• Tuesday, October 24, 2017

Proposed US law to create hurdle for Iran gas pipeline

Discussion in 'World Affairs' started by Introvert, Mar 8, 2007.

  1. Introvert

    Introvert FULL MEMBER

    Dec 28, 2006
    +2 / 400 / -0
    Proposed US law to create hurdle for Iran gas pipeline

    By Anwar Iqbal

    WASHINGTON, March 7: A proposed US law, aimed at punishing oil companies that deal with Iran, will make it even more difficult to construct the Iran-Pakistan-India gas pipeline.

    The chairman of the US House Foreign Affairs Committee said on Tuesday he was introducing legislation that would strengthen the Iran Sanctions Act and would require the Bush administration to sanction any company with deals worth more than $20 million with Iran.

    If passed, the bill would prevent international investors from financing the pipeline and could also lead to punitive action against Pakistan and India if they go ahead with the proposed, multi-billion dollar project for bringing Iranian gas to South Asia.

    The Bush administration has used its authority to waive implementation of the sanctions act for 20 years, allowing America’s European allies to invest in the Iranian oil industry. The proposed law would force the administration to sanction those European firms that do business with Tehran.

    While the US has imposed various sanctions against US companies doing business with Iran since the 1979 Iranian revolution, the 1996 Iran-Libya Sanctions Act was the first attempt to penalize foreign companies.

    The law was renamed the Iran Sanctions Act after the US restored diplomatic relations with Libya.

    Although the Bush administration says it is using all possible means to pressure Iran into halting its alleged nuclear weapons programme, the new Democrat-controlled Congress feels that it is not doing enough and is seeking to hit Tehran where it hurts most, its oil revenues.

    As the Organisation of Petroleum Exporting Countries’ second-largest producer, almost 60 per cent of Iran’s revenues are derived from oil.

    If passed, the new legislation would sanction companies such as Royal Dutch Shell, Repsol, Statoil, Norsk Hydro ASA, Australia LNG, and China's National Offshore Oil Corporation that are preparing to sign several major oil and gas deals.

    Shell and Spain's Repsol signed in January a preliminary $10 billion agreement with the Iranian government to develop two phases of the huge South Pars gas field. Many other companies are mulling Iran's offers of onshore and offshore blocks for development of hydrocarbons.

    US Undersecretary of State for Political Affairs Nicholas Burns told the House committee that the administration wasn't in favour of using the Iran Sanctions act because it might erode the international consensus developing at the Security Council and because it would create difficult trade relationships with allies. Russia and China -- both of which have national companies examining multi-billion dollar oil and gas projects in Iran -- are two key votes that are needed in the council for tougher UN sanctions against Iran.

    Mr Burns said: "All of our allies are trading with Iran.

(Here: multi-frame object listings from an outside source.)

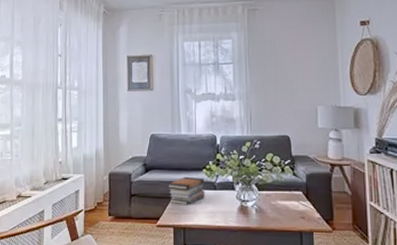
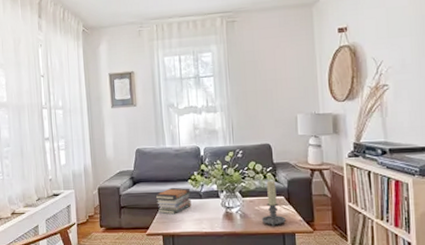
candle holder: none [278,175,303,224] -> present [261,181,286,227]

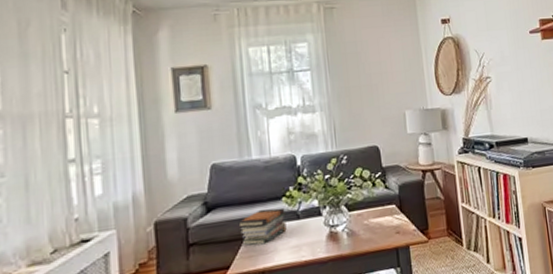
candle holder: present [261,181,286,227] -> none [371,188,398,242]

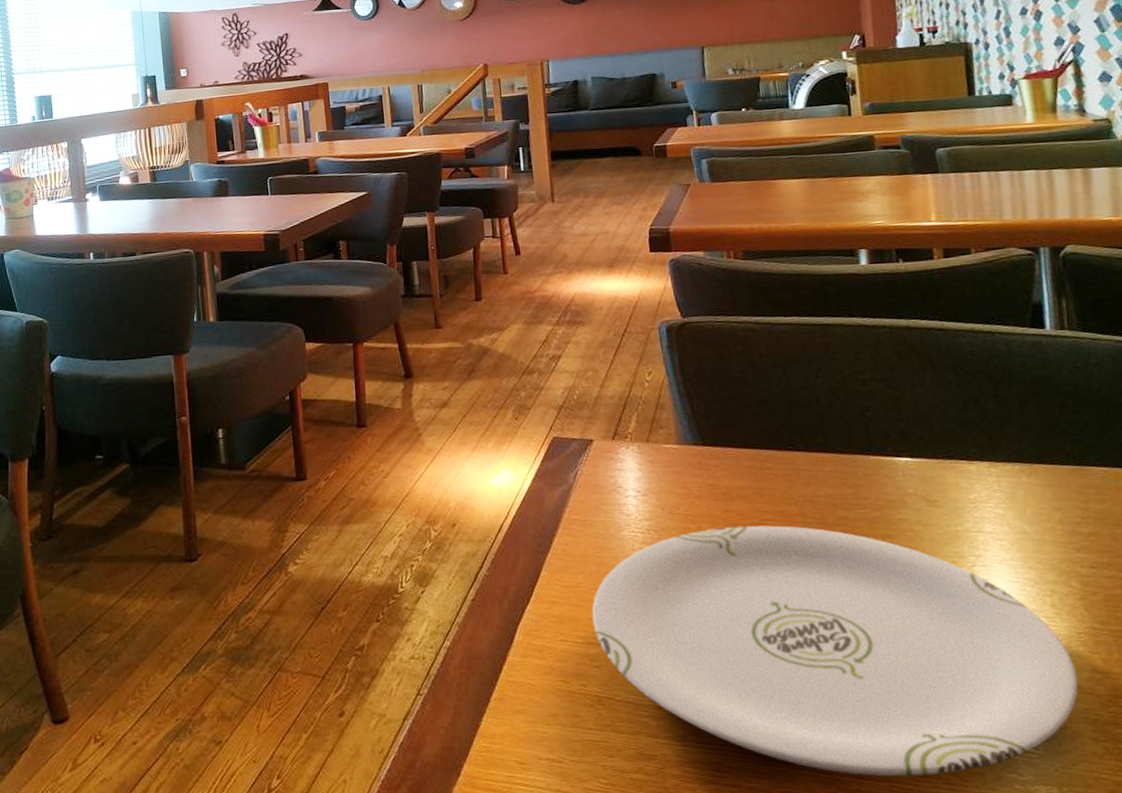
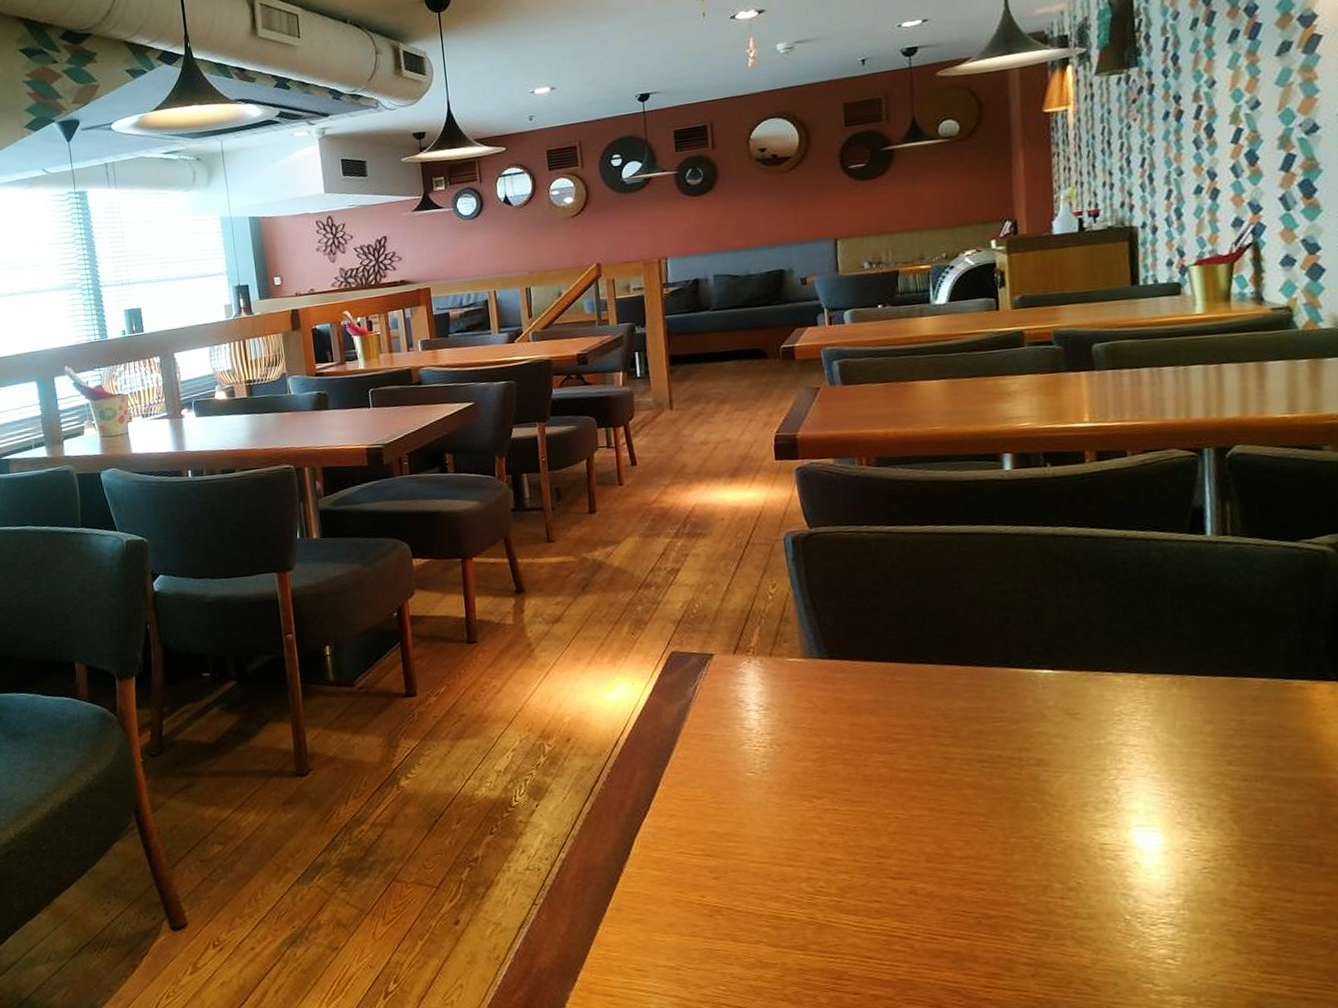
plate: present [592,525,1078,777] -> none [711,739,1223,986]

What we are trying to do is to convince them that they need to act in their national interest to stop that business-as-usual approach."

    Instead of energy, the Bush administration has been focusing its economic-sanction efforts against the financial sector.

    The US Treasury recently created the terrorism financial intelligence team, which has been able to persuade major banks such as Credit Suisse and HSBC to stop their financial interactions with Iranian banks. The Treasury also has prohibited US dollar interactions with two Iranian banks it linked to terrorism and supporting the regime attempting to build a nuclear bomb.

    In February, the Foreign Affairs Committee passed an amendment to the Iran Sanctions Act that would include petrochemical and liquefied natural gas companies, and cover subsidiaries of US companies.